E tudo isto se complica ainda mais quando temos a consciência de que algumas das armas mais poderosas de uma qualquer guerra são, precisamente, as armas da informação e da comunicação. O que também faz dos jornalistas (e dos média em geral) protagonistas involuntários do conflito. Não falta quem queira usá-los, instrumentalizá-los, manipulá-los, convencê-los a dizer isto e não aquilo, a mostrar este ângulo e não aquele, a visitar este lugar e não outro, a dar crédito a esta parte e não àquela, quando é certo que, nas mais das vezes, eles não têm possibilidade quase nenhuma de verificar, de confirmar, de recolher outros dados ou opiniões.

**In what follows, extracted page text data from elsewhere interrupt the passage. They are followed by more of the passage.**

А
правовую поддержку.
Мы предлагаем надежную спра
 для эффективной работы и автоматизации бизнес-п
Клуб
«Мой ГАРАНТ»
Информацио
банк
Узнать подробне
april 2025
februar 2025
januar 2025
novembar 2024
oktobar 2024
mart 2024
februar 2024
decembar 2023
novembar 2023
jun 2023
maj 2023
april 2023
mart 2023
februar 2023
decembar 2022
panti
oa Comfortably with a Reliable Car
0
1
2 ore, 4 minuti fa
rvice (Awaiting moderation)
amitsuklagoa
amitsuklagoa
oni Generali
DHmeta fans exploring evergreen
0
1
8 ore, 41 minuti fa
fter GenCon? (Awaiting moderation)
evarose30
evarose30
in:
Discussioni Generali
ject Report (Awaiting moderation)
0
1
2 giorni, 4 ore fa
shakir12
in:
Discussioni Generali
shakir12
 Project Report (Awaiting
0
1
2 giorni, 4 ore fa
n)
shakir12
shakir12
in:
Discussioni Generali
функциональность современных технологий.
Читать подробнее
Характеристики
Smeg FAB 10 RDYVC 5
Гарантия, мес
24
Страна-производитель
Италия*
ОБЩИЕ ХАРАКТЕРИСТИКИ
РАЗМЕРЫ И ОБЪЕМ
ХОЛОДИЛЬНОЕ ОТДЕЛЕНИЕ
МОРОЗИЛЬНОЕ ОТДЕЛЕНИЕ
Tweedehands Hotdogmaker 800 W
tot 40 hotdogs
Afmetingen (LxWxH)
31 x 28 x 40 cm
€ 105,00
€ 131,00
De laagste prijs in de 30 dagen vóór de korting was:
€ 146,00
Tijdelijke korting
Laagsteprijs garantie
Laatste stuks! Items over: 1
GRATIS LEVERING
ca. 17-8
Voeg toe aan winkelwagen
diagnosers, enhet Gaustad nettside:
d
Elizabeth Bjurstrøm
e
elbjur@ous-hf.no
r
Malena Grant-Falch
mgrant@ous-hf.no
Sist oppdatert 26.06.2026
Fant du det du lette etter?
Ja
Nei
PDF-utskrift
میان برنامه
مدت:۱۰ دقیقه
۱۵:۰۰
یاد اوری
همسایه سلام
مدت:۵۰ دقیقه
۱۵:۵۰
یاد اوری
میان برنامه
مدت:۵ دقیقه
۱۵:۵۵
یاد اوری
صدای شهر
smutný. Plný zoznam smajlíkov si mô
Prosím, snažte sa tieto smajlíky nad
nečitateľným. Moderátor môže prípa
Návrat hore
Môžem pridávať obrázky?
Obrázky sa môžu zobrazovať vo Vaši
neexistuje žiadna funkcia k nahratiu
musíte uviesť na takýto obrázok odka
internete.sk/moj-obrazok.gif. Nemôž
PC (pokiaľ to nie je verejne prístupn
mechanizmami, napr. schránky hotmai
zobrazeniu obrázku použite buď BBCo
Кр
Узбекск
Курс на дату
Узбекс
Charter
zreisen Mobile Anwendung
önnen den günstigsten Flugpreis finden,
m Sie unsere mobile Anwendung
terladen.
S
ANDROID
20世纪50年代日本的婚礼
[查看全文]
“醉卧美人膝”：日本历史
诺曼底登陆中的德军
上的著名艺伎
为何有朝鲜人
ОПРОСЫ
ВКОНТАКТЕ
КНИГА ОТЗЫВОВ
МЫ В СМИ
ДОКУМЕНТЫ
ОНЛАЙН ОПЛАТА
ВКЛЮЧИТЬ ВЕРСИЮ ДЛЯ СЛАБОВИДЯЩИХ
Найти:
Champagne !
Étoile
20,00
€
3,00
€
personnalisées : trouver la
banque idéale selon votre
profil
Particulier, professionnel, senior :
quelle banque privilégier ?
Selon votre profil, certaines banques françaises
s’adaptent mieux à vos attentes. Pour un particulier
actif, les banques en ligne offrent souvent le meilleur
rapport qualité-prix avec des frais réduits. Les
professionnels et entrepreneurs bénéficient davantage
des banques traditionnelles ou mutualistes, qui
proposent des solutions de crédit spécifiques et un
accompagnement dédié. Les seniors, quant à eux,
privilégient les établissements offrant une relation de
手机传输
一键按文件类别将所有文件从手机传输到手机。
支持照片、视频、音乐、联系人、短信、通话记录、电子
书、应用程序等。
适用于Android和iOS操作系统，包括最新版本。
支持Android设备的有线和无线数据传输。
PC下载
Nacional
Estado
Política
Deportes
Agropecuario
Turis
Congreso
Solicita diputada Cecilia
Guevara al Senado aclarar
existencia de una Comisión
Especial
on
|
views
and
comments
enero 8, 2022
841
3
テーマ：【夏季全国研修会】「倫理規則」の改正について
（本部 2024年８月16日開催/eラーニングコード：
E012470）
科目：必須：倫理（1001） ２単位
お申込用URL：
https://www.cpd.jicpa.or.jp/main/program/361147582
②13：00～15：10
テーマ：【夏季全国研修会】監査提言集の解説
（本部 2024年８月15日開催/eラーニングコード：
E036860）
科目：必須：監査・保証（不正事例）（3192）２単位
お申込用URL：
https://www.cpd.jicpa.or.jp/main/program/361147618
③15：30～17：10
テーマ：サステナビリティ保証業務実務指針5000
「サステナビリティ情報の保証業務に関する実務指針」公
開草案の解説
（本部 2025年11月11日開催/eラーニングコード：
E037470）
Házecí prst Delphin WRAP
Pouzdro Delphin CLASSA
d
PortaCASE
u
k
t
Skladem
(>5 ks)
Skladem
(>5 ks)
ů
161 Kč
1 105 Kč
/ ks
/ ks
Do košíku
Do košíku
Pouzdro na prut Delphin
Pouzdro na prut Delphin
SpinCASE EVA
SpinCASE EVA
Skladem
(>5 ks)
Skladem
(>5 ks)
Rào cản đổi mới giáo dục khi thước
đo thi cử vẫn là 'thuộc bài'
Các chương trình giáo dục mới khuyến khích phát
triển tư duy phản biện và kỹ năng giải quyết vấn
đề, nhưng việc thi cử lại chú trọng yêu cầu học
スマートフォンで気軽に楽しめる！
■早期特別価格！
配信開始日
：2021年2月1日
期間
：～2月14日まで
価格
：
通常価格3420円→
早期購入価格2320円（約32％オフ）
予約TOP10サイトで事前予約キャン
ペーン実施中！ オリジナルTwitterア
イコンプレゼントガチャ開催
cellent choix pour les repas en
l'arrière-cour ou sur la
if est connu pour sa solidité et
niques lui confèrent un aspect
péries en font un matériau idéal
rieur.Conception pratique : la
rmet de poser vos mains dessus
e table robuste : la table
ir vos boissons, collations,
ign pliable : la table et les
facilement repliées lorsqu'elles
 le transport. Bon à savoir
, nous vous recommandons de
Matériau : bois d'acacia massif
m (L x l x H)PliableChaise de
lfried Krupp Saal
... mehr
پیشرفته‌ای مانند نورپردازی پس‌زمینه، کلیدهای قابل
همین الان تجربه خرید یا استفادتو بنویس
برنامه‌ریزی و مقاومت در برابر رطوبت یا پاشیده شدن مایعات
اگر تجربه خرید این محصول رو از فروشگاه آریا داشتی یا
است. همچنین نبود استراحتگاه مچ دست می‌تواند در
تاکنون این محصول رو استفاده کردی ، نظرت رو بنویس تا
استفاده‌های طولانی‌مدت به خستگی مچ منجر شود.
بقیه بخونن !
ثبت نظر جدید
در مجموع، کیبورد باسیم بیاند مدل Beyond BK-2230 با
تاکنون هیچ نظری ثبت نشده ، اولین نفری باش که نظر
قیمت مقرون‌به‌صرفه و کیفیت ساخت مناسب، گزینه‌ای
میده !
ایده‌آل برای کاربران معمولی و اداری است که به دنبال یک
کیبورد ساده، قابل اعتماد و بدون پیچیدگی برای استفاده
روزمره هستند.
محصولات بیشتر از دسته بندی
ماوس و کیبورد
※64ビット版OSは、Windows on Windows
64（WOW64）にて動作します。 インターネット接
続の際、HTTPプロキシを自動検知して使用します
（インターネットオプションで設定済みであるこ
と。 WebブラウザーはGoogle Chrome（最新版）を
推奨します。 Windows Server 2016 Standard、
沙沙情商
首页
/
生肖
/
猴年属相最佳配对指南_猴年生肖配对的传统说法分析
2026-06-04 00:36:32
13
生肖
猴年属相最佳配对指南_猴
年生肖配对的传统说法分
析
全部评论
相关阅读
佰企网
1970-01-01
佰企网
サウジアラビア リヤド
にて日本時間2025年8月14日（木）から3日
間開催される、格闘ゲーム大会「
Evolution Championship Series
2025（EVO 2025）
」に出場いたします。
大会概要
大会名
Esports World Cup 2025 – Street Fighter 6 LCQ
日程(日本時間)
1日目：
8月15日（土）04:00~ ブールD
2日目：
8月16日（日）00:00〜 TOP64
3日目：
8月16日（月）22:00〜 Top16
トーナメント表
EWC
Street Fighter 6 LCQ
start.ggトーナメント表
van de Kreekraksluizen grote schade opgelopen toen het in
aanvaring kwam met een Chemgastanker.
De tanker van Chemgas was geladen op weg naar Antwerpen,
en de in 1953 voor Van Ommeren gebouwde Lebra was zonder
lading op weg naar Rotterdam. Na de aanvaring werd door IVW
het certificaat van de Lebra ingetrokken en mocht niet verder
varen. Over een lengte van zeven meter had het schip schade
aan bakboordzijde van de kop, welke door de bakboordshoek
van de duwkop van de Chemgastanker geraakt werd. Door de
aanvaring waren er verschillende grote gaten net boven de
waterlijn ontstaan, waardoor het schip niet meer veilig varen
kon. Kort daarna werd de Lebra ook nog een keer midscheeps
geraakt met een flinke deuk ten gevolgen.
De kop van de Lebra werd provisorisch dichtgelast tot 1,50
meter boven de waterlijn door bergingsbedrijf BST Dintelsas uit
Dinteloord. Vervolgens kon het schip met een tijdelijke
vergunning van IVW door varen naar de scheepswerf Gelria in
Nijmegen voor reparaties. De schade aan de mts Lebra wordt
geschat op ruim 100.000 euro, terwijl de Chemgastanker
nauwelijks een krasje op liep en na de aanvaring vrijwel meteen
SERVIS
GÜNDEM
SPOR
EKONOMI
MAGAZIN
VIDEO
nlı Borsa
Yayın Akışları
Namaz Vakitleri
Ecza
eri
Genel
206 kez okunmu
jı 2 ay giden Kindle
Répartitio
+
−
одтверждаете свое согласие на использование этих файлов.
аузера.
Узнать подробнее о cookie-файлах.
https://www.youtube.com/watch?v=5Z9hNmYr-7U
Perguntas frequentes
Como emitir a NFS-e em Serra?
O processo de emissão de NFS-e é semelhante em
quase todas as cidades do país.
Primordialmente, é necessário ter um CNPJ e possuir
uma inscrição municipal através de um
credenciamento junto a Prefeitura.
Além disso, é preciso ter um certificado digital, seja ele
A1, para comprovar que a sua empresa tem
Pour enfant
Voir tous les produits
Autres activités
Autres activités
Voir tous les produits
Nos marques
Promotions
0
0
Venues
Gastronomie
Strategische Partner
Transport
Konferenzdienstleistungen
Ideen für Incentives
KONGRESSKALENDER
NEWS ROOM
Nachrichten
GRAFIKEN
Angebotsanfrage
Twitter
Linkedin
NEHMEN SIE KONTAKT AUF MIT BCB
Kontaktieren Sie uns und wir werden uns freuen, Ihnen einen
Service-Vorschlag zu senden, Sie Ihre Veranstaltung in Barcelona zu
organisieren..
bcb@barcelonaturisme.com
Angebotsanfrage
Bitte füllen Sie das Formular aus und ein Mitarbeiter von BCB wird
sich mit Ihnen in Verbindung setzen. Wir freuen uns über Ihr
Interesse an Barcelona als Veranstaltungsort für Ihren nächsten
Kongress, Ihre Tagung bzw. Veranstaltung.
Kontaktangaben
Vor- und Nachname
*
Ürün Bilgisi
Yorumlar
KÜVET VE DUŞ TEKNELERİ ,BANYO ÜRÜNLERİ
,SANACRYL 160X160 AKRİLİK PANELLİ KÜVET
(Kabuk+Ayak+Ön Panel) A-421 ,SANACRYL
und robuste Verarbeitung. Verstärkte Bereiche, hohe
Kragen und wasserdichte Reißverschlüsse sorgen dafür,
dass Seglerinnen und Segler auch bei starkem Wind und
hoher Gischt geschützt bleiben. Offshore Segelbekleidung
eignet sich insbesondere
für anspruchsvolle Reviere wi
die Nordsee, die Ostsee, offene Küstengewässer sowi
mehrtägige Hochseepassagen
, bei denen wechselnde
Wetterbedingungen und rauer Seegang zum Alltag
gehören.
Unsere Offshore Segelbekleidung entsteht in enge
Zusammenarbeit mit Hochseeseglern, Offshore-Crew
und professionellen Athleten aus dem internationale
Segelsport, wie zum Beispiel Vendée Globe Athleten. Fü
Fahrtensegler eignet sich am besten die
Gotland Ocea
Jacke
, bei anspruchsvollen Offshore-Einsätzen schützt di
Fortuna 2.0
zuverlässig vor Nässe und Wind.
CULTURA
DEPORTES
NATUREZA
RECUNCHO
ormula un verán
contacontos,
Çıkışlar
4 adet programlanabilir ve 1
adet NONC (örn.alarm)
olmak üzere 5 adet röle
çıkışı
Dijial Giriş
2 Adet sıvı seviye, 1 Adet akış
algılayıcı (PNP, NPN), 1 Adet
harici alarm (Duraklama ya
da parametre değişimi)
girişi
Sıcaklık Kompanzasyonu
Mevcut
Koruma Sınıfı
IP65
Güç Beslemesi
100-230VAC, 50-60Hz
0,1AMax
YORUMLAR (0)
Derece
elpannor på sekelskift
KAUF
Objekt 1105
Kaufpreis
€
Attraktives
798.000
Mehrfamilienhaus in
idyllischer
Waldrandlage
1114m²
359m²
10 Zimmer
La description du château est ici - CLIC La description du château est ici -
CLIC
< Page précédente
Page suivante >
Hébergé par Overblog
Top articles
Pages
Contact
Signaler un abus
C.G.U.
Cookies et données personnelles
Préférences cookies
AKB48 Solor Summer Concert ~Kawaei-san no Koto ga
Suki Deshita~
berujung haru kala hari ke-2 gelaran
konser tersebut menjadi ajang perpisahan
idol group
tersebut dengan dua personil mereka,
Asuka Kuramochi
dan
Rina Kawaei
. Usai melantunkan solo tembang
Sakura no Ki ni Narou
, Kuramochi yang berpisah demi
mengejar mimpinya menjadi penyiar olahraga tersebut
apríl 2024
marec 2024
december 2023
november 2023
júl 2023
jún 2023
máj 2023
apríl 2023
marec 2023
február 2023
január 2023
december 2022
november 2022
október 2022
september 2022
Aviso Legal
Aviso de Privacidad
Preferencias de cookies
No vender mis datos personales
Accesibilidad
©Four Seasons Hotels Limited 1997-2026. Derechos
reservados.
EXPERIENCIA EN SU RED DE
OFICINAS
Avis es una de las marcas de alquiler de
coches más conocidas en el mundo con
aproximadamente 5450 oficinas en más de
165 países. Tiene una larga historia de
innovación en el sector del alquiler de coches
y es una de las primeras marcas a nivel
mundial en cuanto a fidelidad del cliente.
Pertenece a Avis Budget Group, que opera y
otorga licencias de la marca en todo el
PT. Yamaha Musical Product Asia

Contadas assim as coisas, quase parece que não vale a pena mandar os jornalistas para o terreno e que tão-pouco merece a pena reportar a partir de lá, pois a probabilidade de estarmos (a ser) enganados é elevada.  Nem tanto ao mar nem tanto à terra… Estas circunstâncias apenas sublinham a necessidade de uma grande prudência e de cuidados redobrados na difusão de informação quando se trabalha em cenários de guerra. Fazer afirmações taxativas a partir de informações não verificadas nem verificáveis é sempre criticável; nestes contextos, os riscos de erro ou desinformação são exponencialmente mais elevados. No entanto, para além da cobertura informativa do andar do conflito, um jornalista encontra no terreno muitos outros motivos de reportagem, muitas “histórias com rosto humano”, que bem justificam a deslocação e o investimento nesses trabalhos. São histórias que também nos dizem muito da guerra e nos ajudam a compreender melhor o que está ali em causa – bem como a tentar contribuir, na nossa medida, para que a tragédia acabe.

A cobertura da guerra na Ucrânia feita por jornalistas portugueses tem-nos dado muitos e bons exemplos do que aqui se diz. Nem todos, claro; também já vimos por lá situações e episódios que não primam propriamente pelo rigor, pelo profissionalismo ou pelo enfoque correto naquilo sobre que importa informar. Mas não podemos perder de vista que se está sempre em terrenos muitíssimo difíceis para qualquer jornalista, terrenos em que a própria vida fica frequentemente em perigo, como infelizmente já vimos com os seis profissionais da informação que, até ao momento, lá foram mortos, além dos mais de 30 que sofreram ferimentos. Todos empenhados em nos informar mais e melhor.

Joaquim Fidalgo é docente de Jornalismo e de Ética no Departamento de Ciências da Comunicação da Universidade do Minho. É doutorado em Ciências da Comunicação. Foi jornalista profissional durante 22 anos, tendo trabalhado no Jornal de Notícias, no Expresso e no PÚBLICO, de cuja equipa fundadora fez parte e onde foi também Provedor do Leitor. É comentador regular da RTP. Nasceu em S. Félix da Marinha, em 1954, e reside em Espinho.